▶ **Text for analysis**
######
Only if the OS is written in C, and has its APIs exposed as C APIs to userspace.

Quite a few OSes don't fit that rule.

Could you name two of these that are important to you?
Android, userspace is Java, and what is exposed on the NDK is a tiny portion, as it is only meant for games and implementing native methods for better performance beyond what JIT/AOT do, or bindings to existing libraries.

About 80% of the OS APIs are behind JNI calls, when using the NDK.

iOS, iPadOS, watchOS, the large majority of userspace APIs is based on Objective-C, or Swift, bare bones C is only available for the POSIX leftovers.

You need to call the Objective-C runtime APIs for anything useful as an app that Apple would approve.

For the Plan 9 geeks, Inferno, OS APIs are exposed via Limbo.

For folks that still find mainframes and micros cool, IBM i, IBM z/OS, Unisys ClearPath MCP, Unisys OS 2200.

For retrogaming folks, most 8 and 16 bit home computers.

Or even one. I know there are operating systems in use that are not written in C, but the major ones are written in C. And anyways, it's not just the OS. There's a pile of C code. Fil-C is a fantastic idea. I think Fil is going to make it good enough to use in production, and I badly want to use it in production.
######
▶ **Your assignment**
Could you pull out, word for word, the part of the discussion on operating system APIs and C that opens with the words containing "Could you name" and closes with "Apple would approve."?
######
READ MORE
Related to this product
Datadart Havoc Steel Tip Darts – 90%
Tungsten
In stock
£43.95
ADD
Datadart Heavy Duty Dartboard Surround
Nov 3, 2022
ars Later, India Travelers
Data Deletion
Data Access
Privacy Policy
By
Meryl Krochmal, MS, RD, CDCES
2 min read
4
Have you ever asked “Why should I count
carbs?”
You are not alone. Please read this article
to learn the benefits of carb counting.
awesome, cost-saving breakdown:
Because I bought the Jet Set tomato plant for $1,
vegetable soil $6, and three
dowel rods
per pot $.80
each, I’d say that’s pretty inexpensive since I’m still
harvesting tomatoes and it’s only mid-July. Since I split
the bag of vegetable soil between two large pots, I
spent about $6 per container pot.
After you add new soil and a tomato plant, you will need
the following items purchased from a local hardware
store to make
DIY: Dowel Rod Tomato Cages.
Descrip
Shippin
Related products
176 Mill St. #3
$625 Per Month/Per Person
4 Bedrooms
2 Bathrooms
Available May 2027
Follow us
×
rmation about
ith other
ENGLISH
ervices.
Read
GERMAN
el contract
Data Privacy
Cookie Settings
######
▶ **Answer box**
Could you name two of these that are important to you?
Android, userspace is Java, and what is exposed on the NDK is a tiny portion, as it is only meant for games and implementing native methods for better performance beyond what JIT/AOT do, or bindings to existing libraries.

About 80% of the OS APIs are behind JNI calls, when using the NDK.

iOS, iPadOS, watchOS, the large majority of userspace APIs is based on Objective-C, or Swift, bare bones C is only available for the POSIX leftovers.

You need to call the Objective-C runtime APIs for anything useful as an app that Apple would approve.